[start]

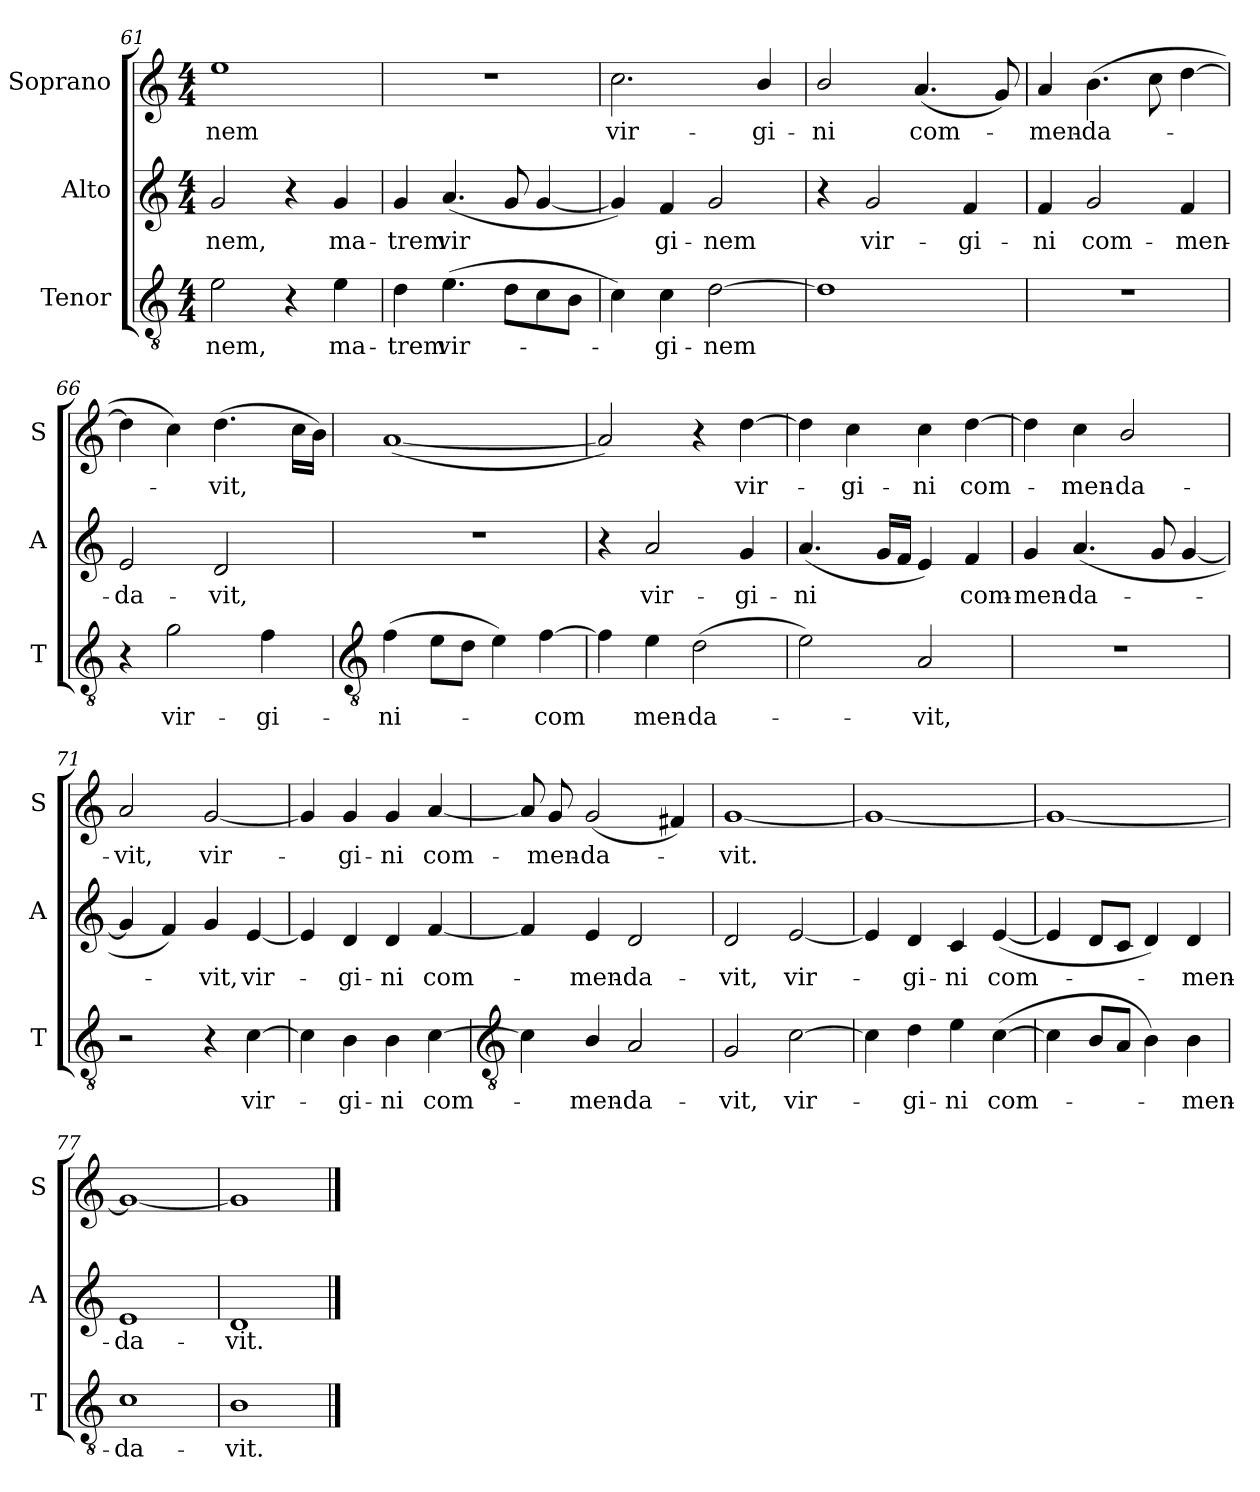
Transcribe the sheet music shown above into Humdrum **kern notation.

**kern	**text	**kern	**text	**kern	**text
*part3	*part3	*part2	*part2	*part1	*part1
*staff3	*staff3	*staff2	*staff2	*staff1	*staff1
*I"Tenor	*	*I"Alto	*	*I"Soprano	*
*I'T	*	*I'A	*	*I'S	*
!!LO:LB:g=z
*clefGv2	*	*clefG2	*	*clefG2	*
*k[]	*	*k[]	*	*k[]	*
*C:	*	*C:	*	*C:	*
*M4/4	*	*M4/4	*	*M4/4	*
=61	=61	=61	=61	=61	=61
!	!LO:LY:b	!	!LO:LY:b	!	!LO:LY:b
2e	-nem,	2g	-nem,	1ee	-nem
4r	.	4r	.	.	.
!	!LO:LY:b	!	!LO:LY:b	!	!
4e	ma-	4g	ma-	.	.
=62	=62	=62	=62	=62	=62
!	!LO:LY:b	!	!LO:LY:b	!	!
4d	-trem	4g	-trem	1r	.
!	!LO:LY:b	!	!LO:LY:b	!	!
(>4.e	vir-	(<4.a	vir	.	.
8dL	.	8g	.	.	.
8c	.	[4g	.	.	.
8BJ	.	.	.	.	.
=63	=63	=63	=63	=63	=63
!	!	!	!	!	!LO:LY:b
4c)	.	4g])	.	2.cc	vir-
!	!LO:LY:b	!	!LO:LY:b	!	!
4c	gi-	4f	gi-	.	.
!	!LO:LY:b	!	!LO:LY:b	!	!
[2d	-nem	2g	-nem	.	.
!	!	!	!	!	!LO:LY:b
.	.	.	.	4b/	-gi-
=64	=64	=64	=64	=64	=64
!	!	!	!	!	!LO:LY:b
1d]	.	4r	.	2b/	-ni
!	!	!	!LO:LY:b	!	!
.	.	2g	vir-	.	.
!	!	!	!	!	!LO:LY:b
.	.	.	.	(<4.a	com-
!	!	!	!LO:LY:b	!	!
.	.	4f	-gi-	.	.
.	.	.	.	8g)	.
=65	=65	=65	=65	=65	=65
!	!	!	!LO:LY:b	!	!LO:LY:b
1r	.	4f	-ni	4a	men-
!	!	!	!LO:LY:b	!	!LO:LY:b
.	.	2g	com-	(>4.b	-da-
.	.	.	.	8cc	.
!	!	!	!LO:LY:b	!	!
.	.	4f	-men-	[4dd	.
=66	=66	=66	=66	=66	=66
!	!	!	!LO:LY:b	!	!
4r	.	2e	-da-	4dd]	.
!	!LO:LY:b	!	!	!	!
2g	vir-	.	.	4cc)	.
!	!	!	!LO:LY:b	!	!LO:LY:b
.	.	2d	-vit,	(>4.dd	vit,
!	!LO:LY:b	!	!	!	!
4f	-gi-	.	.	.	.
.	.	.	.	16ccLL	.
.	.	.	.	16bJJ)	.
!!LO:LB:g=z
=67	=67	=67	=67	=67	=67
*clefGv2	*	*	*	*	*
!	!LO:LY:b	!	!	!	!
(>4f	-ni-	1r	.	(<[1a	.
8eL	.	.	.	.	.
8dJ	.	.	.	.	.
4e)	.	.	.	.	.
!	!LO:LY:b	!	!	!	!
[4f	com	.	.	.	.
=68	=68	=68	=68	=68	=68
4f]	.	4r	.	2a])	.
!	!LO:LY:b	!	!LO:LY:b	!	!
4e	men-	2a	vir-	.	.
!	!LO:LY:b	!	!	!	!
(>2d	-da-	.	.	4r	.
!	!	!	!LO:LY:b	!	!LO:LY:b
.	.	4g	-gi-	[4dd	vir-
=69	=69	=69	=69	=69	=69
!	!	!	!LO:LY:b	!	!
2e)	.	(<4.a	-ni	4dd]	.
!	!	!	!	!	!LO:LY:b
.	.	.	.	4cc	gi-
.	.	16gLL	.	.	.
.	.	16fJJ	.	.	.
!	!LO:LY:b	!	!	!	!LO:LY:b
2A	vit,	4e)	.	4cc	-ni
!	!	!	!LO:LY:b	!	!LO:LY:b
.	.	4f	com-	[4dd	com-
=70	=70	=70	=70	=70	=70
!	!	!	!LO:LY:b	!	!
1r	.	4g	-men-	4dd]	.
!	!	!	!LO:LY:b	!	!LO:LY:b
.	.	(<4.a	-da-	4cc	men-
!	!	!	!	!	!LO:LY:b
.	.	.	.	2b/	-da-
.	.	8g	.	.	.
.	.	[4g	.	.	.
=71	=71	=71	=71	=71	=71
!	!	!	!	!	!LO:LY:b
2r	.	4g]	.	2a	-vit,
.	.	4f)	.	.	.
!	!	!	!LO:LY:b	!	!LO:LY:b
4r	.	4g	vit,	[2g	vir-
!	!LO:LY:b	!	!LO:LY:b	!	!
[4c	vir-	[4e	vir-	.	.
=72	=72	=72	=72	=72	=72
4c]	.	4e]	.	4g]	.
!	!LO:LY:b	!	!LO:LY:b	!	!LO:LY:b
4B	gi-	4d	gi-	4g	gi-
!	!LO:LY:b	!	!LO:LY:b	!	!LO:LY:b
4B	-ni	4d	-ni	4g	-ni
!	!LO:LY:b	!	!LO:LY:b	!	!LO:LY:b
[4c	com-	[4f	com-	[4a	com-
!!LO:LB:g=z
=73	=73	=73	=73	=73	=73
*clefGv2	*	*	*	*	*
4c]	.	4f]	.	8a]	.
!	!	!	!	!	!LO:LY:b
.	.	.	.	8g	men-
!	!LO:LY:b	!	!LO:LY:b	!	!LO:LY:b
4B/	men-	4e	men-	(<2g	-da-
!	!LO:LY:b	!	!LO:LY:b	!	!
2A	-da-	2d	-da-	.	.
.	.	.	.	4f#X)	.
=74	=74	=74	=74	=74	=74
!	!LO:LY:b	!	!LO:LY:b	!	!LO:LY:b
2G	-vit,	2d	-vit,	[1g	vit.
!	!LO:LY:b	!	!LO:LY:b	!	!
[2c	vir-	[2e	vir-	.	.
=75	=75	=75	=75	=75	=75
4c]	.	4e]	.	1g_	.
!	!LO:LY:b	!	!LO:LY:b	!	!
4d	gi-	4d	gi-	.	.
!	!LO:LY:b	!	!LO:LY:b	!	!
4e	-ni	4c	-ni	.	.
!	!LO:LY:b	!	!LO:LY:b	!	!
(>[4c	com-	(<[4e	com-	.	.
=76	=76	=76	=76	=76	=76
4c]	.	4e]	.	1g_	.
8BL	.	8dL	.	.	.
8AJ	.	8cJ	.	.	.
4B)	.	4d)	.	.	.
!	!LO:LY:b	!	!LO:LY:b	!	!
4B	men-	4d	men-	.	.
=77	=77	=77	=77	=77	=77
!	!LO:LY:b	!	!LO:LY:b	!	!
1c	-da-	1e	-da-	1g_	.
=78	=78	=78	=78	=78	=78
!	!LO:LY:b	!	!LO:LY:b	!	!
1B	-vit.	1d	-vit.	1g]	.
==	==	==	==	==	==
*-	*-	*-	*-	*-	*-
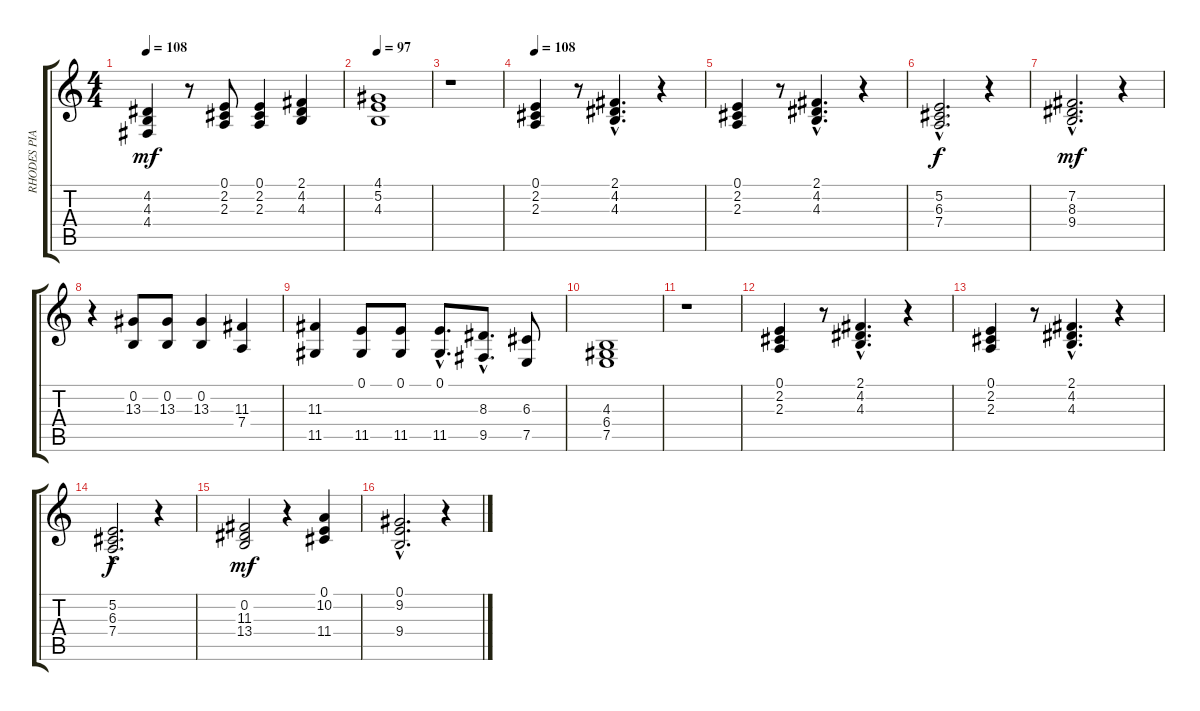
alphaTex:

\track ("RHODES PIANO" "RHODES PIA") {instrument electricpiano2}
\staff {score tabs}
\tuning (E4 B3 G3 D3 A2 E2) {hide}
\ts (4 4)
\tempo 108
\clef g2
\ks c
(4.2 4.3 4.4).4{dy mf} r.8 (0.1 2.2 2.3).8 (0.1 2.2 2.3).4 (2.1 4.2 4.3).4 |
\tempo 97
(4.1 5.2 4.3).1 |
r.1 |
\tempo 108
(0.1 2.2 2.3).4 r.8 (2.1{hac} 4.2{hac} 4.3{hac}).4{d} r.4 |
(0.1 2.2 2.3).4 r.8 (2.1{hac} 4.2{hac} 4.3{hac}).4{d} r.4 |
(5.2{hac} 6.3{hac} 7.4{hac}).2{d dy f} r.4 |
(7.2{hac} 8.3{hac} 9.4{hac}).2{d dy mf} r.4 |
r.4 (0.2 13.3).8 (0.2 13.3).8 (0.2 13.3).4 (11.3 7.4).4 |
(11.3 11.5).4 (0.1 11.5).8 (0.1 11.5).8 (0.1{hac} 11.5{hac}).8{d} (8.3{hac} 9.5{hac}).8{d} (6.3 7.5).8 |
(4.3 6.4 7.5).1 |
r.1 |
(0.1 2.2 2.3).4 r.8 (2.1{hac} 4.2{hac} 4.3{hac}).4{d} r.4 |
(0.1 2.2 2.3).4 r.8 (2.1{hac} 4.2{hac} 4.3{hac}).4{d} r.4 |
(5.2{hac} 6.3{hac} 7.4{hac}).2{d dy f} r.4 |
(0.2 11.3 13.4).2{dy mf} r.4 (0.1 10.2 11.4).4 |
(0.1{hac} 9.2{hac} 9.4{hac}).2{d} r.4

[end]

WHAT IS ASKED: Return every line above that contains the string "kern". Case counts.

WRITTEN ANSWER:
Transcribe the sheet music shown above into Humdrum **kern notation.
**kern	**text	**kern	**text	**kern	**text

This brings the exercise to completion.